Technical statutory language satisfies due process only when the words or phrases are understandable by those expected to use and apply the language. State v. Reader's Digest Ass'n, supra at 274. Chemical base compound names are not understood by the average person. Administrative convenience is not a proper substitute for fair warning. Trade names (not street names) provide that sufficiently definite warning which due process requires.

I recognize the only legal way one may come to possess a controlled substance is through a valid prescription. However, I also recognize that a number of citizens will unwittingly offer their legally obtained prescription drugs to a family member or a close friend who is suffering from similar symptoms. Because intent is not an element of the unlawful possession of a controlled substance, this conduct exposes the innocent recipient to felony charges. State v. Cleppe, 96 Wn.2d 373, 378, 635 P.2d 435 (1981).
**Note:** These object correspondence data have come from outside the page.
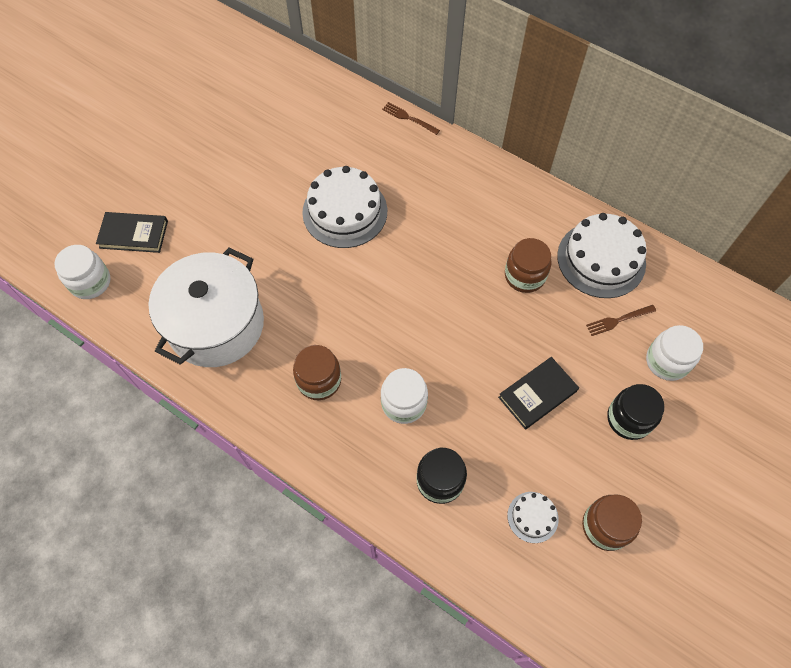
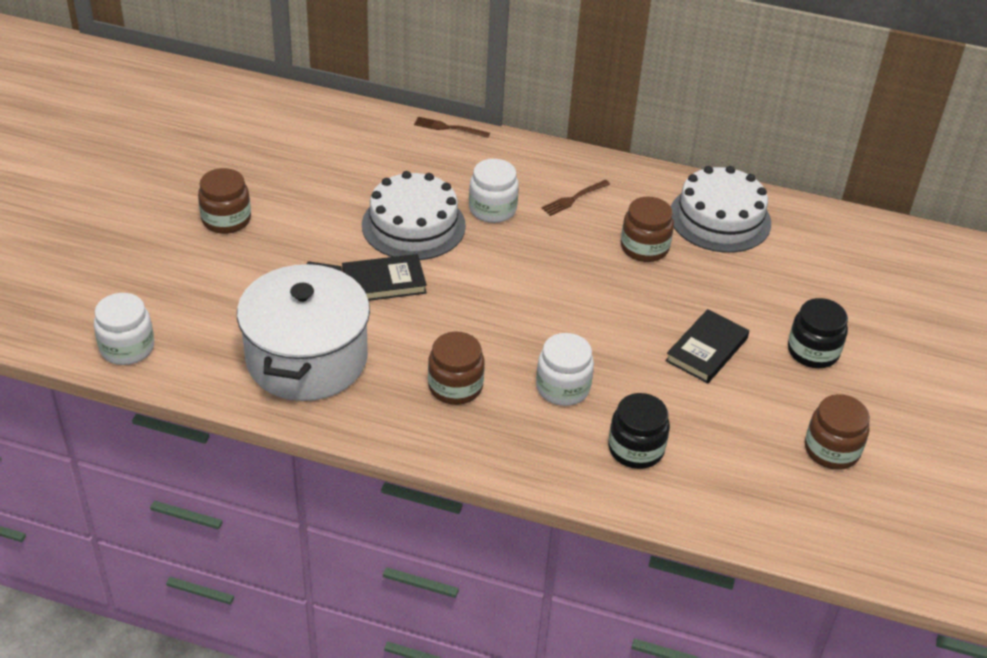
camera: 20 degrees left, 20 degrees down
black book [96,212,168,253] -> black book moved to [342,254,427,301]
white cake [507,492,559,543] -> none
brown fork [586,305,656,336] -> brown fork moved to [541,180,610,216]
white jar [646,325,703,381] -> white jar moved to [469,159,519,223]
none -> brown jar [198,168,251,234]

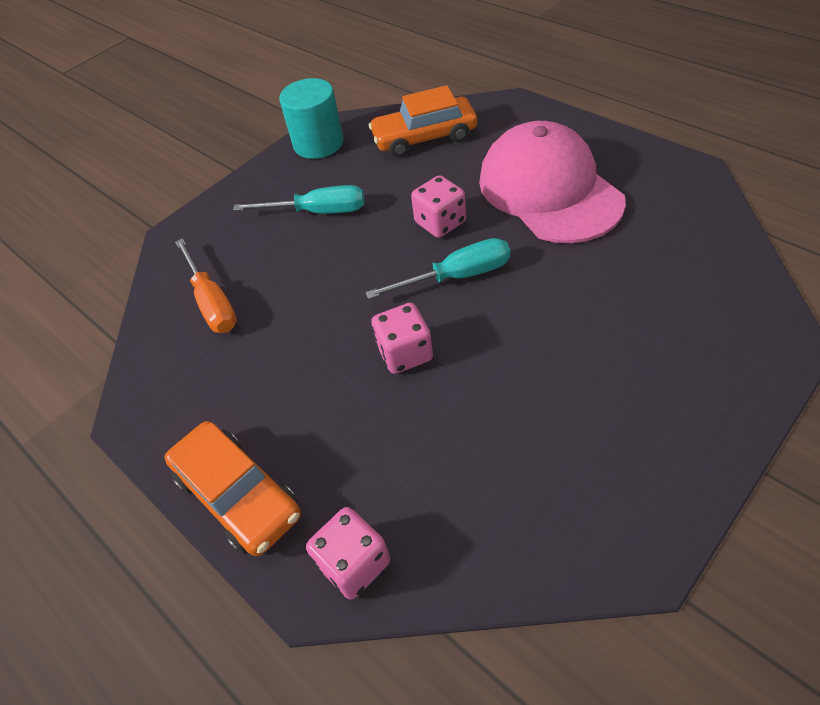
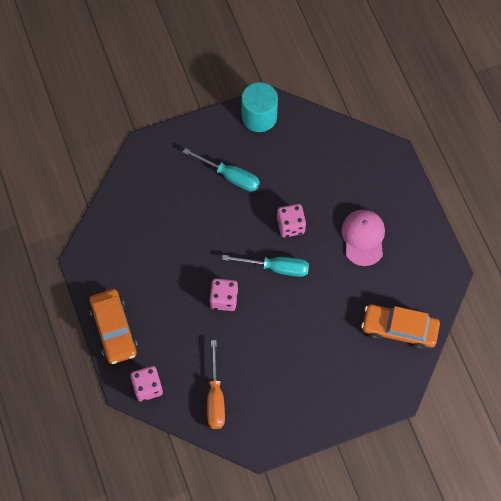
camera: 20 degrees right, 15 degrees up
orange screwdriver [175,238,237,333] -> orange screwdriver moved to [207,340,225,429]
orange car [369,85,477,157] -> orange car moved to [361,304,440,350]
pink cap [479,121,626,243] -> pink cap [341,209,385,266], size x0.58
The point of my analysis is that a citizen who possesses a Valium tablet should be able to go to the laws of this state, whether the Revised Code of Washington or the Washington Administrative Code, and find whether Valium is a controlled substance. Under the present statutory scheme, even consulting a lawyer would be fruitless because determining whether Valium is a controlled substance cannot be accomplished by going to the written laws of our state or the regulations thereunder. A citizen would need to inquire of his family doctor or pharmacist, not a lawyer, to determine that Valium contains diazepam.

In State v. Dougall, supra, the Supreme Court concluded it is unreasonable to expect an average person to continu*853ally research the Federal Register to determine what drugs are controlled substances. Likewise, it is unreasonable to expect the average person to consult a doctor, pharmacist, or nonlegal reference material to determine what trade names are controlled substances.
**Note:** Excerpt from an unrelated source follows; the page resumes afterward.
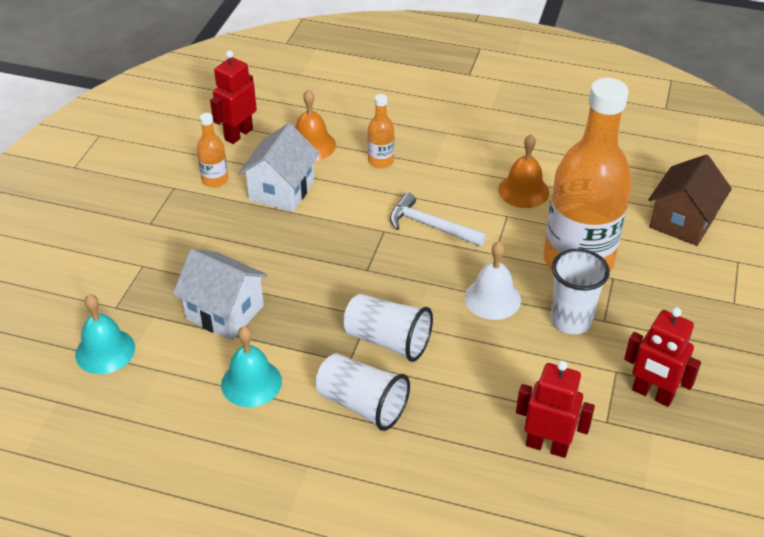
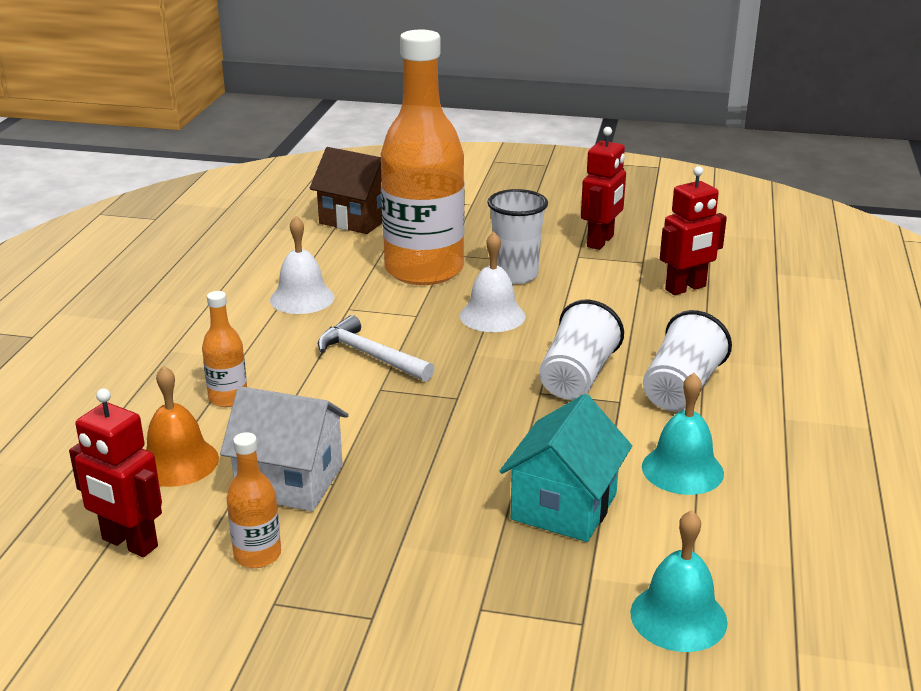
camera: 95 degrees left, 15 degrees down
white house [173,249,268,340] -> turquoise house [500,394,632,542]
white hammer [390,193,486,247] -> white hammer turned 105 degrees clockwise [318,315,435,382]
orange bell [498,134,549,208] -> white bell [270,216,334,314]
red robot [516,360,595,458] -> red robot turned 135 degrees counterclockwise [660,166,727,295]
Because Mr. Brown was convicted of violating a constitutionally defective statute, I would reverse his conviction and dismiss the charges against him.
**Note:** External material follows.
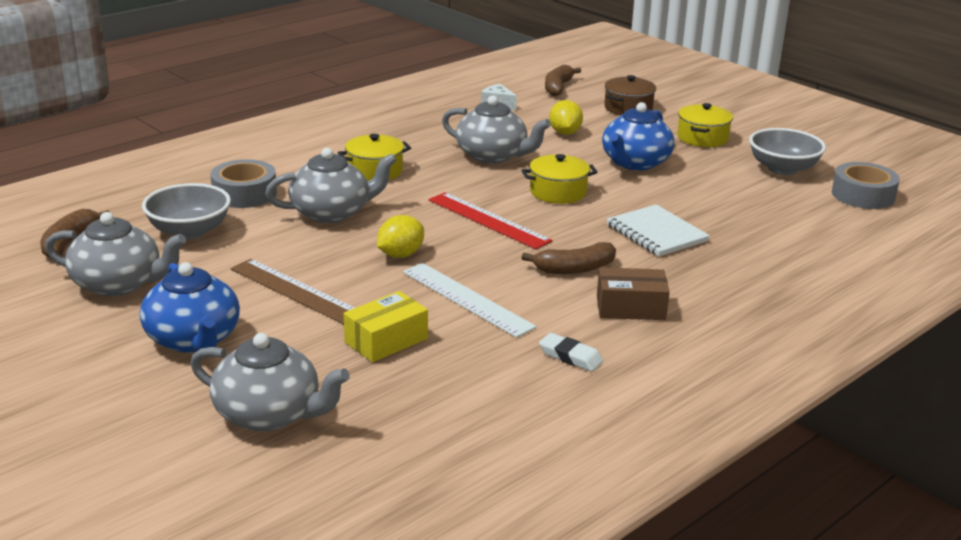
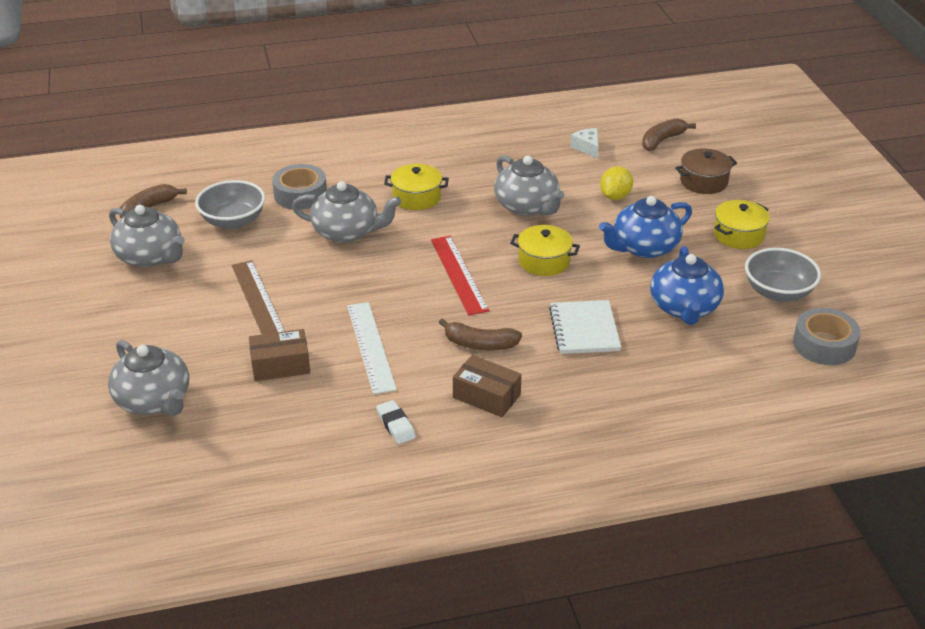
camera: 30 degrees right, 10 degrees up
blue teapot [140,262,240,353] -> blue teapot moved to [650,246,724,325]
yellow box [344,291,428,362] -> brown box [249,329,310,381]
yellow lemon [377,215,424,258] -> none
Reconsideration denied February 25, 1983.

Review denied by Supreme Court April 18, 1983.

Mr. Brown challenged the constitutionality of the controlled substances act in an April 1, 1981, pretrial motion. He alleged the ordinary person of common understanding is not served with notice of what conduct is proscribed by the statute. Under the controlling case law at that time, that allegation was sufficient to establish standing. State v. Zuanich, 92 Wn.2d 61, 63, 593 P.2d 1314 (1979). Under Zuanich, a defendant has standing to challenge a statute as vague regardless of his personal conduct. See Coates v. Cincinnati, 402 U.S. 611, 29 L. Ed. 2d 214, 91 S. Ct. 1686 (1971); Void-for-Vagueness—Judicial Response to Allegedly Vague Statutes—State v. Zuanich, 92 Wn.2d 61, 593 P.2d 1314 (1979), 56 Wash. L. Rev. 131 (1980). The Zuanich rule was in effect during Mr. Brown's trial, the filing of his notice of appeal, and his appellate argument before this court on September 13, 1982.

On November 10, 1982, our Supreme Court changed the standing rules in State v. Sherman, 98 Wn.2d 53, 653 P.2d 612 (1982). Under Sherman, a defendant seeking to challenge a statute as void for vagueness must claim the statute is vague as to his own conduct. Relying on Sherman, the majority states Mr. Brown lacks standing. I do not agree. The issues raised by Mr. Brown should be evaluated by the rules in effect at the time of his trial. To retroactively apply Sherman would only penalize Mr. Brown because of the length of the appellate process.

Percodan is manufactured by Endo, Inc., and contains oxycodone hydrochloride. Librium is manufactured by Roche Products, Inc., and contains chlordiazepoxide. Valium is manufactured by Roche Products, Inc., and contains diazepam. Seconal is manufactured by Eli Lilly & Co. and contains secobarbital sodium. Physicians' Desk Reference (36th ed. 1982).